Bemerkenswert ist W.s Berücksichtigung astrologischer Literatur, auch wenn der Ertrag mit Blick auf die im NT erwähnten Heilungen gering ausfällt. Immerhin werden hinter Mt 4,24; 17,15 konkret benennbare laienastrologische Vorstellungen greifbar. Angesichts der mutmaßlichen Verbreitung der Astrologie im damaligen Judentum ist diesem Bereich antiker Sinnkonstruktion in Zukunft mehr Aufmerksamkeit zu schenken (s. B. J. Malina: On the Genre and Message of Revelation. Visions and Sky Journeys, Peabody MA, 1995; erscheint demnächst dt.).

W. unterstreicht die Dominanz der religiösen Krankheitsmodelle und Therapien im NT und untermauert dabei einige bekannte Einsichten. Gegen den Mainstream der ntl. Forschung steht indes seine These, die in den Synoptikern und Acta fassbare Rückführung von Krankheit respektive "Epilepsie" auf dämonische Besessenheit sei ein genuin urchristlicher Beitrag und nicht der Umwelt entnommen, lasse sie sich doch vor dem 1.Jh. n. Chr. nicht sicher nachweisen (128 ff.). Entsprechendes gelte von der Therapie durch Ausfahrbefehle und Exorzismen (216.232). Als Hintergrund verweist W. auf jüdische Wurzeln, zumal die sich im Testamentum Salomonis spiegelnde Degradierung von Gottheiten auf krankheitsverursachende Zwischenwesen (130). Die These verdient Beachtung. Schon R. Kampling (Jesus von Nazareth - Lehrer und Exorzist, BZ NF 30, 1986, 237 ff.) und D. Trunk (Der messianische Heiler, Freiburg 1994, 357), die W. leider nicht rezipiert hat, merkten an, die gängige Meinung, Besessenheit und Exorzismen seien ein im antiken Umfeld verbreitetes Phänomen, lasse sich von den Quellen her nicht wirklich belegen.
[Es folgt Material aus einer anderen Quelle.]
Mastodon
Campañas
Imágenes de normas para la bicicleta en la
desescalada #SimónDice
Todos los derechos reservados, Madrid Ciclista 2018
Die Offenheit des NT gegenüber volksmedizinischen Praktiken, die im wiederholt erwähnten Gebrauch von Speichel (incl. präventivem Ausspucken), Wein oder Öl durchscheint, gründet laut W. in der billigen Verfügbarkeit der Mittel und ihrer Kompatibilität mit diversen Krankheitsmodellen (242).

W. hat insgesamt eine verdienstvolle Untersuchung vorgelegt, die über die Fokussierung auf "Epilepsie" hinaus eine umfassende Sichtung des antiken Diskurses über Krankheit und Heilung im Hintergrund des NT liefert. Dies gilt auch dann, wenn man über die eine oder andere Einzelheit streiten mag (etwa die etwas unkritische Übernahme des Theios-aner-Konzepts; s. 83f.) und sich vielleicht bisweilen eine genauere exegetische Behandlung der ntl. Stellen wünscht.
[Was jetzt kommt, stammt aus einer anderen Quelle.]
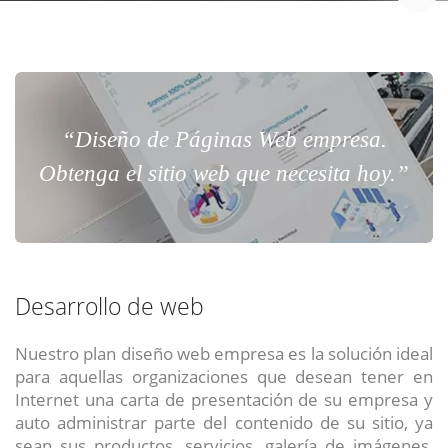
“Diseño de Páginas Web empresa.
Obtenga el sitio web que necesita hoy.”
Desarrollo de web
Nuestro plan diseño web empresa es la solución ideal
para aquellas organizaciones que desean tener en
Internet una carta de presentación de su empresa y
auto administrar parte del contenido de su sitio, ya
sean sus productos, servicios, galería de imágenes,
Wie verhalten sich aber beide Arbeiten zueinander? Der von P. formulierte Vorwurf an die Adresse medizinhistorisch orientierter Exegese, sie konzentriere sich zu sehr auf die für das NT irrelevante Ärzte-Medizin der Elite (103), trifft auf W. angesichts der Weite des Feldes, das er durchmisst, nicht zu. Im Gegenteil: W.s Studie könnte gewissermaßen die von P. herangezogene Theorie der medizinischen Sektoren in allen Bereichen mit wertvollem Material unterfüttern. Das Problembewusstsein hinsichtlich der kulturellen Alterität antiker Texte, das sich bei W. etwa im Umgang mit dem Begriff "Epilepsie" zeigt, könnte umgekehrt durch eine Beachtung kulturanthropologischer Einsichten profiliert werden. Insofern ergänzen sich beide Arbeiten trotz ihrer unterschiedlichen Orientierungen durchaus und stellen zumal eine wichtige Bereicherung gegenüber dem Gros der klassischen formgeschichtlich oder i. e. S. theologisch (Wunderfrage) ausgerichteten Arbeiten zum Thema dar. Sie verdienen deshalb Aufmerksamkeit.